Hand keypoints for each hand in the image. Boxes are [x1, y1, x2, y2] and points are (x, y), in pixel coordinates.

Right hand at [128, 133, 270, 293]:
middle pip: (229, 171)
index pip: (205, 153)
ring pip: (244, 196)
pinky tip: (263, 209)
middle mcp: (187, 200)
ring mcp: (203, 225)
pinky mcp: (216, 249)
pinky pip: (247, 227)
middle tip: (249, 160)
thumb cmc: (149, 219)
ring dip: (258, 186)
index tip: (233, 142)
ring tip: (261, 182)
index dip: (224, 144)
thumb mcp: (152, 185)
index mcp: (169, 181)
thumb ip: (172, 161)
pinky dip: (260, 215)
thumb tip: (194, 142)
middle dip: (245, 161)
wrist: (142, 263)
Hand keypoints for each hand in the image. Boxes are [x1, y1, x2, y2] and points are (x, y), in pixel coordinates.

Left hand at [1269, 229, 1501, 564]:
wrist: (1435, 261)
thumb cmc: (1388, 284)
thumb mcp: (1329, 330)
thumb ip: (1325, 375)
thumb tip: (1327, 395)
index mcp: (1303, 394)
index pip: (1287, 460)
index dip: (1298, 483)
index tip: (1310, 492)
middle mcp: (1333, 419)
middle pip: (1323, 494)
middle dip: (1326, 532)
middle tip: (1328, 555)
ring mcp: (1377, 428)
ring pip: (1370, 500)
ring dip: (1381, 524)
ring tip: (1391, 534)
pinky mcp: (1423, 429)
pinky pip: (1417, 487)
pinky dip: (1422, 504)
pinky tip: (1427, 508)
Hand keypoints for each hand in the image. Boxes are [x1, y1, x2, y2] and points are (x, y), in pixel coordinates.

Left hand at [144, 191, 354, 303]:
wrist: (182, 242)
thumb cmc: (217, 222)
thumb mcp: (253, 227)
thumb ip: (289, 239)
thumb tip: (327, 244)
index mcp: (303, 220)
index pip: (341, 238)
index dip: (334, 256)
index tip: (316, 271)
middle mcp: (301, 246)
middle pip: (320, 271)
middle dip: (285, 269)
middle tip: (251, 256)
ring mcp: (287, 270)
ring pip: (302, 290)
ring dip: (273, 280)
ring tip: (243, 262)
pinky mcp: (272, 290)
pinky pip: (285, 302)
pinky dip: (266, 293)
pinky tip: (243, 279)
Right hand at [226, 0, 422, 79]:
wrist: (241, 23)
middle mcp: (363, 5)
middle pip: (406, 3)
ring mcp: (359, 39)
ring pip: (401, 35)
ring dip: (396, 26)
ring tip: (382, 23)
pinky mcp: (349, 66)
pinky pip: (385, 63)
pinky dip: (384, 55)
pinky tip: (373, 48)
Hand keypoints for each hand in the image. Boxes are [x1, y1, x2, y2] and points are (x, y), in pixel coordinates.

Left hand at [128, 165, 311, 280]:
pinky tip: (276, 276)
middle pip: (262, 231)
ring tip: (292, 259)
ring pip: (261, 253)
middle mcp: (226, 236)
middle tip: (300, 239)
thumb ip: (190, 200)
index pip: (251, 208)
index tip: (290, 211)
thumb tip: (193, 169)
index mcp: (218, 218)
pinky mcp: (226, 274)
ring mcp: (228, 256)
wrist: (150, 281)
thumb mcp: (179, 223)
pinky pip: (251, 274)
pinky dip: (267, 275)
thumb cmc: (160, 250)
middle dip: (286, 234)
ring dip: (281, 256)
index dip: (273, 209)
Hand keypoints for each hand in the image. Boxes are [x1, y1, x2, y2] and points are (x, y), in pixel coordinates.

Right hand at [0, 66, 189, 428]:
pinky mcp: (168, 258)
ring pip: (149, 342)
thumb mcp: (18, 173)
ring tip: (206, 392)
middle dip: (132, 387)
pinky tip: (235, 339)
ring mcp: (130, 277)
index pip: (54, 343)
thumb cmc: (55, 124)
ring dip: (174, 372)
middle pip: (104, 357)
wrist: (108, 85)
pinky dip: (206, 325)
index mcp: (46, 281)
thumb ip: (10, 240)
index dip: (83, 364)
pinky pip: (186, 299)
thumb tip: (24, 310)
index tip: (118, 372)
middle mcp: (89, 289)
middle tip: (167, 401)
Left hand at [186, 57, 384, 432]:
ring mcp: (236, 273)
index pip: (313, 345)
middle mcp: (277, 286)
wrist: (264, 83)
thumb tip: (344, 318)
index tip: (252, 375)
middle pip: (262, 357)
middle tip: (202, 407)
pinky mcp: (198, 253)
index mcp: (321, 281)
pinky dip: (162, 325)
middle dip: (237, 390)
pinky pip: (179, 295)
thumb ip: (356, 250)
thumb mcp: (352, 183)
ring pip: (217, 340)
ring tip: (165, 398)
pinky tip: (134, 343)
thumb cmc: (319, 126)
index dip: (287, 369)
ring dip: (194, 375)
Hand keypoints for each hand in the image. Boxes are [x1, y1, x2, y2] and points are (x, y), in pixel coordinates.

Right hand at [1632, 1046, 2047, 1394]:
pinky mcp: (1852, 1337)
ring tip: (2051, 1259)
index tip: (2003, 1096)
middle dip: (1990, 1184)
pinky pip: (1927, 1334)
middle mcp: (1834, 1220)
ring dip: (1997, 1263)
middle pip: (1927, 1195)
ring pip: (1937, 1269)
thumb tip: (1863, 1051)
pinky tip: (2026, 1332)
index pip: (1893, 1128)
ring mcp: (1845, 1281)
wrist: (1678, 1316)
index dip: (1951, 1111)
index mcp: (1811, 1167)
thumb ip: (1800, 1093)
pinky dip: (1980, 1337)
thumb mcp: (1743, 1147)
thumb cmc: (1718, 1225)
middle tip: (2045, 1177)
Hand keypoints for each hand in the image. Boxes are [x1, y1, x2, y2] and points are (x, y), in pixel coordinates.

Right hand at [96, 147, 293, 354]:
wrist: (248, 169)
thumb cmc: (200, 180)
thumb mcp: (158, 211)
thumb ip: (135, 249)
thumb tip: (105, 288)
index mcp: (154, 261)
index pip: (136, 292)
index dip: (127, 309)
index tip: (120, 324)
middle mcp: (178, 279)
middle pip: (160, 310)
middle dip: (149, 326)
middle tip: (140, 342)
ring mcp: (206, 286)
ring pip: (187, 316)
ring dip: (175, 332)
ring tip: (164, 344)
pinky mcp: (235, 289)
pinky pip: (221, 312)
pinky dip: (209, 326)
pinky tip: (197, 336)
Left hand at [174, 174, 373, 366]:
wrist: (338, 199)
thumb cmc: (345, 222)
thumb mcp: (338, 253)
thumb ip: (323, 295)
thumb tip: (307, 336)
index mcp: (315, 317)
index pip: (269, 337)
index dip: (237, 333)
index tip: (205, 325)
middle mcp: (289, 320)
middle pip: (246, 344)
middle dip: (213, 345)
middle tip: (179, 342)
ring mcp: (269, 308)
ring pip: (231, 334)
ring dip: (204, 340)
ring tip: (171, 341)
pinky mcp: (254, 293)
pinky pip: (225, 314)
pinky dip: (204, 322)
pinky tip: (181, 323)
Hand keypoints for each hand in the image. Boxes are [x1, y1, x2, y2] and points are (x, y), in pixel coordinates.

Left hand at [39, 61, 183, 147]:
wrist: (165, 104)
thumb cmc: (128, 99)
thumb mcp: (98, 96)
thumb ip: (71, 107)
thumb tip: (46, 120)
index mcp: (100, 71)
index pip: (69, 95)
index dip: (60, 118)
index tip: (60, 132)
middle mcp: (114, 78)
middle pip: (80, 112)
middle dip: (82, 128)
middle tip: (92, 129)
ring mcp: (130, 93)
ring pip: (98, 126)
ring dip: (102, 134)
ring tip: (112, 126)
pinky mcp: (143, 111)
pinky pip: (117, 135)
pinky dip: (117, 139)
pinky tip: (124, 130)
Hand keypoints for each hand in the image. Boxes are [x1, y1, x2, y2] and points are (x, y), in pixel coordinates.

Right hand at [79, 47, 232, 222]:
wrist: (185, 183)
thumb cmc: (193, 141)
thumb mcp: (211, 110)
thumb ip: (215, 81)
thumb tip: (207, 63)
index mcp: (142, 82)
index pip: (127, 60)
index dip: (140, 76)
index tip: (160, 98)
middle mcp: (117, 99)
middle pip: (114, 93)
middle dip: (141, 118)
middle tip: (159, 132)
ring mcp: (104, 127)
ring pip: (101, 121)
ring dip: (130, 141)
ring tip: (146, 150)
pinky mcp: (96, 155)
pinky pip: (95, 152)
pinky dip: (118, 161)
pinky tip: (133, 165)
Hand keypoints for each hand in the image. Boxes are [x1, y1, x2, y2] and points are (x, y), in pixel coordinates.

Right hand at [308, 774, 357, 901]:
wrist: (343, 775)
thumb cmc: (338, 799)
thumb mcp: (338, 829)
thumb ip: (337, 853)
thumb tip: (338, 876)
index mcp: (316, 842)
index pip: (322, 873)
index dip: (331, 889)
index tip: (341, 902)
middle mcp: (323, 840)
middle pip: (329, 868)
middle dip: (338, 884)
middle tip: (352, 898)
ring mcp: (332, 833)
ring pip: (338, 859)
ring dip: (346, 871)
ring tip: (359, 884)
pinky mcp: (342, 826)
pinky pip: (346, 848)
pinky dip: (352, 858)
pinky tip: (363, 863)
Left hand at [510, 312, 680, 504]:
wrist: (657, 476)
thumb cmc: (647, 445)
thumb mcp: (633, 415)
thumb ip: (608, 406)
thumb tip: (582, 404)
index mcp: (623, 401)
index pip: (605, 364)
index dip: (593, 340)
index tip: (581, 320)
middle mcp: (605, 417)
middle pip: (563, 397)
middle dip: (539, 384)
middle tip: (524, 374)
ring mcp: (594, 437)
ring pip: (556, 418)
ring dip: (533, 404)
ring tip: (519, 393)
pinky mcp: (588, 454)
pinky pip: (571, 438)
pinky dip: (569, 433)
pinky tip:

◆ **ACTIVITY**: Nothing but the lines from the one containing "wrist: (657, 476)" through the final line of the data above is to be reproduced, each exactly as written.

◆ **RESPONSE BELOW**:
wrist: (657, 476)
thumb cmc: (647, 445)
thumb mcp: (633, 415)
thumb ip: (608, 406)
thumb tip: (582, 404)
index mcp: (623, 401)
index pip: (605, 364)
index dip: (593, 340)
index tip: (581, 320)
middle mcp: (605, 417)
middle pip: (563, 397)
middle dip: (539, 384)
middle tip: (524, 374)
ring mcp: (594, 437)
ring pip: (556, 418)
ring dip: (533, 404)
ring tip: (519, 393)
pinky mcp: (588, 454)
pinky pip: (571, 438)
pinky dip: (569, 433)
pinky tip:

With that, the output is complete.